Burlesque as a full-time job
Scarlett James puts a lot of hard work into every performance. Especially tonight, when she pops out of a birthday cake. Its taken her seven years total to perfect just a six and a half minute set. The costume, the choreography, down to the minute detail of the engineering of props. This is what it takes being a full-time burlesque performer.
James makes burlesque look like a cakewalk. But, what the audience sees on stage, in minutes, takes a lot of time and effort. “It’s an enormous amount of work,” she says, “ask that to any entrepreneur and they’ll tell you that the first five or six years is really a labour of love. Every penny you make, you reinvest.”
She begins by stretching and performing rhythmic breathing exercises. She explains that it’s very important to do this, because it creates focus and self-discipline in case of any mishap later in the night - like a wardrobe malfunction.
“You need to be flexible enough to handle the wardrobe malfunction.” she says, “and you need to be ready, in the sense that, even if there is one, you remain cool and make sure you have leeway in your choreography so there is no panic.”
On stage, she feeds off of the audience reaction, “If I am having a problem taking off my glove, the audience knows because they are smart, they have been to burlesque performances before” she says, “They know that when they are cheering, I am happy and the glove will finally come off.”
James grew up in France.
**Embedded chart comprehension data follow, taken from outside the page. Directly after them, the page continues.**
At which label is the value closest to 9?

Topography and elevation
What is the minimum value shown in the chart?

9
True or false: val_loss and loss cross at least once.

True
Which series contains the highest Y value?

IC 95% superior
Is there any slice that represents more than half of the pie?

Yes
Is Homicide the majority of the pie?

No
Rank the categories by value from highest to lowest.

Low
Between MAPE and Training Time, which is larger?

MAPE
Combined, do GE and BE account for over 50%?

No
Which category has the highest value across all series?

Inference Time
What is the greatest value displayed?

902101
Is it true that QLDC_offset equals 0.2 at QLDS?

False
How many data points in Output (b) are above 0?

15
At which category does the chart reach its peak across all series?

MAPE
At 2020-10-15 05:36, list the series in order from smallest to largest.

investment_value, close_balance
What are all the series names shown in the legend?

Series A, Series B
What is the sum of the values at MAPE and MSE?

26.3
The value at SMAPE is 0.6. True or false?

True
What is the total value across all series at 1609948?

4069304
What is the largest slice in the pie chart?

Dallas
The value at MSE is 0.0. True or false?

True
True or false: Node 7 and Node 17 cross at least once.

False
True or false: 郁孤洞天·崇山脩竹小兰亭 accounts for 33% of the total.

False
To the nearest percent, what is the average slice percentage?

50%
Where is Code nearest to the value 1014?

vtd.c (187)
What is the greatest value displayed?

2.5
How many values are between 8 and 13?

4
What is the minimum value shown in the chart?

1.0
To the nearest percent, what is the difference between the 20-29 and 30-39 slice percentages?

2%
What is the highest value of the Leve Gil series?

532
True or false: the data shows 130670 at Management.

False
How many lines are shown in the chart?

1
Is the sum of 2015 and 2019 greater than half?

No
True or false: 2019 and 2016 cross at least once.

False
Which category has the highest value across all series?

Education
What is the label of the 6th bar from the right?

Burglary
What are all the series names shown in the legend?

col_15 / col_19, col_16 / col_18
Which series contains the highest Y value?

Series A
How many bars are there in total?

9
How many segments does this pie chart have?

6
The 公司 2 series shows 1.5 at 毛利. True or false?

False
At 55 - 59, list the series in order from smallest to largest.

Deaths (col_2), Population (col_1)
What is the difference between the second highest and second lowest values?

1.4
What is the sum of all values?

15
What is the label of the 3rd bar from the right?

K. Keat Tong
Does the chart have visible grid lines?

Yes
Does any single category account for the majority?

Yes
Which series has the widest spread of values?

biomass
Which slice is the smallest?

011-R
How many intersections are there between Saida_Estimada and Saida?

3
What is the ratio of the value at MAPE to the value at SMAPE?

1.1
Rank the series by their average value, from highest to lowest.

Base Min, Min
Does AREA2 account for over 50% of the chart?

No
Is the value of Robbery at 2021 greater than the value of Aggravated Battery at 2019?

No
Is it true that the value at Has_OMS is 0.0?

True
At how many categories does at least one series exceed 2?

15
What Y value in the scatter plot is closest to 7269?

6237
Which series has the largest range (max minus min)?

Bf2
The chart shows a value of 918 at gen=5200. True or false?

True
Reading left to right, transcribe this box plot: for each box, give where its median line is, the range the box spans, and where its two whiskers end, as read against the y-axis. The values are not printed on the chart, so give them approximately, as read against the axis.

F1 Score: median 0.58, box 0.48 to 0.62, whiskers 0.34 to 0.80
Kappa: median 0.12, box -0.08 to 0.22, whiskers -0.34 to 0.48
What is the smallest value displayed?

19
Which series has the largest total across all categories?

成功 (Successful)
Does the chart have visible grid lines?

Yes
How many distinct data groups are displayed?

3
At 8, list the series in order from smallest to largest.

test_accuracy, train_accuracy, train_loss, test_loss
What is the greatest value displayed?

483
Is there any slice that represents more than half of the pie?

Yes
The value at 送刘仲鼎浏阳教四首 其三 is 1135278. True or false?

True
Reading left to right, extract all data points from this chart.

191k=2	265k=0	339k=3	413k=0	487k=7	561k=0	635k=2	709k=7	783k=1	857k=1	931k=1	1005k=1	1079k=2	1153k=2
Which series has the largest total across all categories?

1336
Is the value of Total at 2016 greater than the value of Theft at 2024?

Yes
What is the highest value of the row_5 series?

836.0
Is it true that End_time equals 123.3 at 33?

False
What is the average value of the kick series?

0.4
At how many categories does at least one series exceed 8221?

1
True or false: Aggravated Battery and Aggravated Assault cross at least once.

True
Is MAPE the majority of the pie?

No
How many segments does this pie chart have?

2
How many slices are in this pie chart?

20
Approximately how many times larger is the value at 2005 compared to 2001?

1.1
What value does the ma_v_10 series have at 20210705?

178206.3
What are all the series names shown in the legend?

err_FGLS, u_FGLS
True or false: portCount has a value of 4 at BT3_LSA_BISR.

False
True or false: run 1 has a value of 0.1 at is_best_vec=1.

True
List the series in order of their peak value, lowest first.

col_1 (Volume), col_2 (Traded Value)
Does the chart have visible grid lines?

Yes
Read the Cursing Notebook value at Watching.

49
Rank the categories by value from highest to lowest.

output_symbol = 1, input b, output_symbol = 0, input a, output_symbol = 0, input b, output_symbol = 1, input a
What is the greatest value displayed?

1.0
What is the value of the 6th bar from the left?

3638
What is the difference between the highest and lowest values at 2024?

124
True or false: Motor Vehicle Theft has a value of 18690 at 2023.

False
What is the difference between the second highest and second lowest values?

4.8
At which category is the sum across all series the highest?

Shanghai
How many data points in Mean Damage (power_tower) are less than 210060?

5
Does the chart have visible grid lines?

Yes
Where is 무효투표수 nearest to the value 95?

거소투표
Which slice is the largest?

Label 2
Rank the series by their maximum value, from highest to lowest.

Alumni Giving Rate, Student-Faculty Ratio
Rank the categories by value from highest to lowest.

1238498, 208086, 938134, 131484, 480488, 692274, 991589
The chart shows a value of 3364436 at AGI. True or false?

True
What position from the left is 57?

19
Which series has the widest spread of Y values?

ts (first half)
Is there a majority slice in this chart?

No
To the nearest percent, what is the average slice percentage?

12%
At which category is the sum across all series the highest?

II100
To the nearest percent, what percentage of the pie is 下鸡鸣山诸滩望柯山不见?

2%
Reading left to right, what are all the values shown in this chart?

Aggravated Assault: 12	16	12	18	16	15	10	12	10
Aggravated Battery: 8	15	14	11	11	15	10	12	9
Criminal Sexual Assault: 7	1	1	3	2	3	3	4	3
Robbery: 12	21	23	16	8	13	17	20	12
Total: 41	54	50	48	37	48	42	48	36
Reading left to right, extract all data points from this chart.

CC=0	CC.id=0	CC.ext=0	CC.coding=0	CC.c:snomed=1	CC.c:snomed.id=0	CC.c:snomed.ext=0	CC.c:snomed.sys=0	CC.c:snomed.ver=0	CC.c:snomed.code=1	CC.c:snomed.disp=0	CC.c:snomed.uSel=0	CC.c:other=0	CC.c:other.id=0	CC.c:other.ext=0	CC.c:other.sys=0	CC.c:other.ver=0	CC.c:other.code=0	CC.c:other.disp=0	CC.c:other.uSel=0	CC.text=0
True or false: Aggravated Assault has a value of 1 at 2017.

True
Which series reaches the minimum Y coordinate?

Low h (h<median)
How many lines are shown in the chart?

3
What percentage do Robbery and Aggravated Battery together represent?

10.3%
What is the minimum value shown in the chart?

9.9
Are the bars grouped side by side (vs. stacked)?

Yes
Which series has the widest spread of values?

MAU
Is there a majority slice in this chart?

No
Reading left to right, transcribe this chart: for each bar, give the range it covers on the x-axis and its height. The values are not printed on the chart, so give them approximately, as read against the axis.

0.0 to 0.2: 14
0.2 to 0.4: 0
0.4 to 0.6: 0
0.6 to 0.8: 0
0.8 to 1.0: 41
She came to Canada wanting to become an entrepreneur in the burlesque scene. She is known as the main figure for bringing burlesque to Canada and being the Ambassador of Glamour for Montreal around the world.
Backstage, the dressing rooms have makeup tables lined side-by-side; sparkling costumes hanging neatly on clothing racks, ready-to-wear and glitter dust gracing the air. James is tapping away on her laptop trying to locate performers who have gone MIA.
Sitting beside James, we find Italian performer Albadoro Gala. She sits quietly applying her makeup. Gala was a corporate business manager that quit her job to become a full-time burlesque performer. She admits that working full-time in the industry isn’t as easy as her last job, where she received a weekly paycheck, but she wants to follow the path that makes her happy.
“In this industry, sometimes you work, sometimes you don’t." she says, “I am very lucky because previous business experience helps me a lot.”
Pastel Supernova is a Toronto-based burlesque performer, teacher of ‘Sultry Swagger’ burlesque class at Brass Vixens and owner of the Toronto dance company, Love Letters Cabaret.
Supernova exclaims, that she has been her own key motivator in pursuing a full-time career in burlesque. She stumbled upon it after being extensively trained in contemporary dance and says that when she started performing burlesque that it decided her future “i fell in love with it and wanted to do it all the time,” she says.
Supernova continues to train others in burlesque because it interests her the more than other forms of dance. She finds similarities in the forms of storytelling between ballet and burlesque performances , “I call them sexy ballets. So, you have your story, your ensembles and your extras and somewhere in there, is a Bermuda Triangle of sexiness, where we use all of it.”
The hard-work that goes into being a full-time burlesque performer takes a lot of sacrifice, but the payoff is worth every minute. “Tonight, I popped out of a cake like I’ve always wanted to.” says James, “ “I felt like a little girl, coming out in my Barbie outfit and it felt great.”